Women Belong in IT, Right Where They’ve Always Been

Women Belong in IT, Right Where They’ve Always Been

Women are sorely underrepresented in the field of computer science. Discover in our blog post how this wasn’t always the case and doesn’t have to be today. Three women in IT at SIX tell their stories.

Women have worked as computer programmers since the dawn of the information technology era. The world is aware of that, at the latest ever since the release of the Hollywood film “Hidden Figures,” which tells the story of three African-American female mathematicians who worked on the Mercury and Apollo programs at NASA.

Women Who Shaped Computer Science

But the history of information technology (IT) isn’t just marked by the appearance of all-female teams of coders – who were also called “computresses” back in the day – who ran calculations based on the work of engineers who were typically male. There were also women who were responsible for many of the seminal achievements in the field of IT. Without trailblazers like Ada Lovelace (the author of the first computer program), Frances E. Allen (the first female IBM Fellow and the first woman to win the Turing Award), Grace Hopper (the creator of the first compiler), and Margaret Hamilton (listen to the podcast), much of what we benefit from in our digital world wouldn’t exist today.

Women in IT Today, Women in IT at SIX

And where are women in IT today? They are present in the sector, but not in particularly large numbers, and their presence is not visible. Our society continues to think in old role stereotypes and does too little to encourage girls and young women to take up a technical profession. But in reality, women have a world of opportunities awaiting them in the IT sector, as three female employees of SIX – Erika, Marion, and Ursula – can testify.

Learning Coding as a Career Switcher

Erika, Ursula, and Marion came to IT as career switchers and have never regretted making that move.

Erika, Ursula, and Marion came to IT as career switchers and have never regretted making that move.
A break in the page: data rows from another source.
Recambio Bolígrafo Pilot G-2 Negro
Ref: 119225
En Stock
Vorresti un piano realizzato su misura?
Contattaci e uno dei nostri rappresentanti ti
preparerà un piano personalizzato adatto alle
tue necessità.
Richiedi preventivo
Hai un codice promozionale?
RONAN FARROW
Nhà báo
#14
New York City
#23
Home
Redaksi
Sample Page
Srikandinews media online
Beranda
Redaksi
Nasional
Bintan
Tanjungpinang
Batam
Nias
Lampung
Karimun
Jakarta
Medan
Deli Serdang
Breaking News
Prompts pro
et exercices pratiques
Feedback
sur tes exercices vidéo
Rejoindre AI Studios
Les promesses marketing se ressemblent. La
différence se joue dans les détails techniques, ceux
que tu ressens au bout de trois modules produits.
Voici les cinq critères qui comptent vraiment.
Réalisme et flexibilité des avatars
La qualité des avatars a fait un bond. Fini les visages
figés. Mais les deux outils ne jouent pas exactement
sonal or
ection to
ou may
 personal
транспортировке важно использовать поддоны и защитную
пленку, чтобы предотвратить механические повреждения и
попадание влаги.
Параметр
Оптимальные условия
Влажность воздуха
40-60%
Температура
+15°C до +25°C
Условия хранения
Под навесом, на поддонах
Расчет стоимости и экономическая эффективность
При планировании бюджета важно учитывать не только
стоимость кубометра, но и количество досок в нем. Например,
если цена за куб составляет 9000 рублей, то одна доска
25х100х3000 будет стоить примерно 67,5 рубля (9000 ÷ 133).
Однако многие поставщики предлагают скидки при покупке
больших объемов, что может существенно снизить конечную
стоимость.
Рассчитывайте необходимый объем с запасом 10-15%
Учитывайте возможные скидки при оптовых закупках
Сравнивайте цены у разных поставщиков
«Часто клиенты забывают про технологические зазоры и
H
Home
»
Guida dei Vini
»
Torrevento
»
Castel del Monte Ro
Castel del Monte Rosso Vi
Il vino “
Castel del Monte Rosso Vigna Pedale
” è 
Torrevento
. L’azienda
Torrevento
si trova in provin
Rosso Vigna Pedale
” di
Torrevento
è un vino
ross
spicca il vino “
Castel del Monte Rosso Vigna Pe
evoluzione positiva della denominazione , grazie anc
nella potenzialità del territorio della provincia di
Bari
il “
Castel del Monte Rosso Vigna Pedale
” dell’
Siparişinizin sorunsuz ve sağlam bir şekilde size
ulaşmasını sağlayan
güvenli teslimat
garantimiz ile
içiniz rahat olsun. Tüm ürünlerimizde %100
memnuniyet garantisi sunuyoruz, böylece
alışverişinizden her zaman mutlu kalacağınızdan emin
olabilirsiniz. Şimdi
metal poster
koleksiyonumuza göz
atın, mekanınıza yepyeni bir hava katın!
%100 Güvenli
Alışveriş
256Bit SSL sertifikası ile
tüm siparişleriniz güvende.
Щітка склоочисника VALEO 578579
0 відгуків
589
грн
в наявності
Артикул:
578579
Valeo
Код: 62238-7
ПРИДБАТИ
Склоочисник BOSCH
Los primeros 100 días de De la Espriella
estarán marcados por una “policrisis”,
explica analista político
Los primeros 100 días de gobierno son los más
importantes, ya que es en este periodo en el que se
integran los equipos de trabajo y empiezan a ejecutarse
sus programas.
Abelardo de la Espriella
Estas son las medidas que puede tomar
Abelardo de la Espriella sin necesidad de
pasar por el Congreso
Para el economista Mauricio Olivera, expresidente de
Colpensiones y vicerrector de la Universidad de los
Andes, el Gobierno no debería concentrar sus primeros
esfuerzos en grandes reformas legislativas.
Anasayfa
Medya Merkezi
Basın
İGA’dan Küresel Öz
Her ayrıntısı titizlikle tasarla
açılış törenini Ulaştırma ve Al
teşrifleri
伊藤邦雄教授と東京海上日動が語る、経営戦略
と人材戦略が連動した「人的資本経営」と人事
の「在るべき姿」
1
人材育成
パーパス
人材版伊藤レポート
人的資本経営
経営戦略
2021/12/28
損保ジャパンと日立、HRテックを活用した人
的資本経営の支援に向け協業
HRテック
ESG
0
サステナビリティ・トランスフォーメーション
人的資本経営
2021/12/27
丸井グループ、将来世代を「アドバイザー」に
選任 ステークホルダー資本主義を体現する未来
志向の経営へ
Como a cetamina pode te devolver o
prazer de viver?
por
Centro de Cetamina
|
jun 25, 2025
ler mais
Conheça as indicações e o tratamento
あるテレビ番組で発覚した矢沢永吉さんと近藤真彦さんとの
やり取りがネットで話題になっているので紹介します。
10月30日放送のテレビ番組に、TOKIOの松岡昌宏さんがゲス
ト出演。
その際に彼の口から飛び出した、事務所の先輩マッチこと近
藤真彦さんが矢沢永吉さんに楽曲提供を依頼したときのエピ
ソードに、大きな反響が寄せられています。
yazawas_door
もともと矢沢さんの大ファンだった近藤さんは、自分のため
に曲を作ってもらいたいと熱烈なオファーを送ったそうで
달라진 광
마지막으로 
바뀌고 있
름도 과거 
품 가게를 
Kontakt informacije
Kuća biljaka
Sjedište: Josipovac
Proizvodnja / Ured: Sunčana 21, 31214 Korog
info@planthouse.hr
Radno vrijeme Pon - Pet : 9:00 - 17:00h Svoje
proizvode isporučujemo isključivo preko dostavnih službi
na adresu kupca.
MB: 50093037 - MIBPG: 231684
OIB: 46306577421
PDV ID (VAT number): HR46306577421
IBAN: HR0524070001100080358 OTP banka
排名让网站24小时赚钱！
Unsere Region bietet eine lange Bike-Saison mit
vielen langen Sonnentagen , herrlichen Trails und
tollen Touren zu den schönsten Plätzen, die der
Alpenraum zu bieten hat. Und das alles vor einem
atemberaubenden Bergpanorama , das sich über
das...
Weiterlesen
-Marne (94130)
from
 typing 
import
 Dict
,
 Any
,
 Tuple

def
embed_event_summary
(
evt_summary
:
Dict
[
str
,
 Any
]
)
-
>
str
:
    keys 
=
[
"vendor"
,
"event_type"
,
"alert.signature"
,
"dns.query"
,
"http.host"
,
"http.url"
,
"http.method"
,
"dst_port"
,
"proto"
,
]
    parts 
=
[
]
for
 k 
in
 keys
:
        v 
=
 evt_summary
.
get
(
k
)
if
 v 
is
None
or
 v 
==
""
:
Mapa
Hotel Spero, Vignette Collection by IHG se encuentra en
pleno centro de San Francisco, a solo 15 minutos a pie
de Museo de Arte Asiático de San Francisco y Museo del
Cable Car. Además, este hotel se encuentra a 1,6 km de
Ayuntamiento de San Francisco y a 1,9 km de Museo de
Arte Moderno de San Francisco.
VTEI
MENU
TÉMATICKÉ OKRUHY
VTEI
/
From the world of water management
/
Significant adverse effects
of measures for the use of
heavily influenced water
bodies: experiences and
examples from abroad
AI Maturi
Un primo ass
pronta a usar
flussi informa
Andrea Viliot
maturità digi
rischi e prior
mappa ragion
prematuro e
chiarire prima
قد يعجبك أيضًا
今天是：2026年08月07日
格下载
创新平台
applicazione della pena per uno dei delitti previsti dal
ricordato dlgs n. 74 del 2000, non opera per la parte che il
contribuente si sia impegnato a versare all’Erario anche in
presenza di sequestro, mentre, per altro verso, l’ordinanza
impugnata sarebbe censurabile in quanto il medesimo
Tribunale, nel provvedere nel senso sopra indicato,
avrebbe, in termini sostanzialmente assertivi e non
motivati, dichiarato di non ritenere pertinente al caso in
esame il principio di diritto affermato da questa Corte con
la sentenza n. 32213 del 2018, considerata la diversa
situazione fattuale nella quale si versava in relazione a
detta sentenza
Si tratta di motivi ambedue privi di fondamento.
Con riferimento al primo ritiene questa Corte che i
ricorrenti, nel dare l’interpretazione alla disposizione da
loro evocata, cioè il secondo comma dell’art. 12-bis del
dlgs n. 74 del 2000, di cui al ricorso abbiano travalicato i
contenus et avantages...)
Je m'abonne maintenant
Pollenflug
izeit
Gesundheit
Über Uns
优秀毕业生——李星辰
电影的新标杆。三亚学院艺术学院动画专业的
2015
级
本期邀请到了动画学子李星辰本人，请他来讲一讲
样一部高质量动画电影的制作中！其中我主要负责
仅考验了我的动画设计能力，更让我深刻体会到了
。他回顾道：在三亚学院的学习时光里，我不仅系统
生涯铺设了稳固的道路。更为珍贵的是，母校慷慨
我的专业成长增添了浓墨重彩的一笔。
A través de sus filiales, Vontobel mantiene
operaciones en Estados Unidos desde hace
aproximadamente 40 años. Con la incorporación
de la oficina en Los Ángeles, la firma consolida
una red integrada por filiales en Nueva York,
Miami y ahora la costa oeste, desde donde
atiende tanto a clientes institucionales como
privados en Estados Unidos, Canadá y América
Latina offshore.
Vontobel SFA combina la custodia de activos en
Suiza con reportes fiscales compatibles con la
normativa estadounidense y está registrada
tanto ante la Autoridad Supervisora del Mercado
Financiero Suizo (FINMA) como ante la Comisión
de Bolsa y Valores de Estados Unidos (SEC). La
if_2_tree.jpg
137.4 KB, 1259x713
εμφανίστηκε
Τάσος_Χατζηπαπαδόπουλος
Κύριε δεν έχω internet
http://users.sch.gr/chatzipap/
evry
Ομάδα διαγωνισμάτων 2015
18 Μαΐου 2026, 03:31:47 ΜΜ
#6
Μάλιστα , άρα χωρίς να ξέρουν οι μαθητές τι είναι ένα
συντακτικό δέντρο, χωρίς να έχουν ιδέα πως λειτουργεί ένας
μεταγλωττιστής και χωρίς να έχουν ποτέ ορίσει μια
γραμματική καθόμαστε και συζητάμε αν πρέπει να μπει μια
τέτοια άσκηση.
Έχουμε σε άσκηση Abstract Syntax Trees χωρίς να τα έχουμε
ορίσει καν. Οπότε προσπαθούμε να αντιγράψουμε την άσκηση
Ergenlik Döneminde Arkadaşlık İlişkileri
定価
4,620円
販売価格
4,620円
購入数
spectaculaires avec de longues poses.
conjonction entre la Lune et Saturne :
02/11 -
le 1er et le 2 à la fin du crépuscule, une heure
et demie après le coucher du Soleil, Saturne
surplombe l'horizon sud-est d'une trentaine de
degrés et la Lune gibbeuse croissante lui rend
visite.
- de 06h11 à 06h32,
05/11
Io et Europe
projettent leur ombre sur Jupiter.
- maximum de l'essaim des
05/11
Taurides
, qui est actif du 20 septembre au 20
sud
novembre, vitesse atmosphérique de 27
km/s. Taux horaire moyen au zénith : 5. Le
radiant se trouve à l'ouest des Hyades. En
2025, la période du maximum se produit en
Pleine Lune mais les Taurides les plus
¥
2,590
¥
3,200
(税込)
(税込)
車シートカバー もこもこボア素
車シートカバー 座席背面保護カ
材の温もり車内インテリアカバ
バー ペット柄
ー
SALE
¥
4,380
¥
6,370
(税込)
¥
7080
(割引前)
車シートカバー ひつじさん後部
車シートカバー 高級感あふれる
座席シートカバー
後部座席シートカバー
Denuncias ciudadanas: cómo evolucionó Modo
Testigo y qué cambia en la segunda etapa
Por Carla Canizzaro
All three women are career switchers who learned how to code around 40 years ago during a three-month basic-training course at the former Swissair airline company (today called Swiss). They came to IT by happenstance. After having scratched out a living as an au pair or a secretary after graduating from high school, they applied for an administrative job at Swissair. The airline at that time, though, was also looking for computer programmers and invited the women to take an aptitude test. All three passed the test and thus qualified to attend the basic-training course on assembly-language programming. They quickly discovered that juggling bits and bytes fascinated them and was exactly the right line of work for them.

IT: Versatile and Flexible Job Profiles

After the grounding of Swissair in 2001, Erika and Ursula transferred directly to SIX (Telekurs at that time) as software engineers. Erika appreciates the versatility of her profession: “Each of my assignments is a brand-new task because if that weren’t the case, I wouldn’t have to do any coding. It never gets boring.” Ursula cites another advantage of her profession: flexibility. “I can do my job also remotely from my home,” she says, “and I’m free to organize my time as I wish. That suits me to a tee. I tend to be a late riser in the morning, but occasionally I’m productive at night. And why not get my work done on a rainy Sunday instead of on a sunny workday?”

Computer Science Is Well Suited for All Career Stages

After a couple of detour stops at HP and Swiss, Marion as well ended up joining SIX in November 2020. At the age of 54, she got an opportunity to work together with her former colleagues and to apply her knowledge and expertise as an IBM mainframe software developer to the financial sector. “So, I have come full circle now,” she says. “Toward the end of my professional career, I’ve gone back to doing exactly the work that I find enormously enjoyable. And I learn something new every day because I’m a newcomer to the financial sector.”

I can do my job also remotely from my home and I’m free to organize my time as I wish.

Ursula, Software Engineer, SIX

IT Needs New (Role Model) Images

Women currently make up around 14% of the IT staff at SIX. In the interests of diversity, it is a matter of great importance for SIX to recruit more women to professions in IT. SIX therefore is earnestly involved in a number of initiatives including an internship program for career switchers in collaboration with TechFAce. Erika, Ursula, Marion, and their stories act as role models here, but even more are needed. Change needs to take place in people’s minds, where many prejudices still prevail. Computer scientists, for example, rarely resemble the image of a nerd, and sometimes they aren’t even computer freaks, as Ursula knows from her own experience: “Computers never became a hobby of mine. I prefer to read and do gardening in my free time.”

Creating Points of Contact with IT

Some rethinking is needed among business executives, IT professionals, girls and women themselves and their private-life spheres, and especially among educational institutions. Girls still struggle to develop a taste for STEM professions (science, technology, engineering, and mathematics) and, for example, have a hard time envisaging doing an IT apprenticeship at SIX. There are hardly any role models and not enough points of contact with IT during the stage of choosing a profession, though sometimes providing a gateway to IT would be so easy and even almost playful, as the example of Erika proves. “I love puzzles – simply anything that has to do with mathematics and logic. That’s exactly what computer science is,” she says.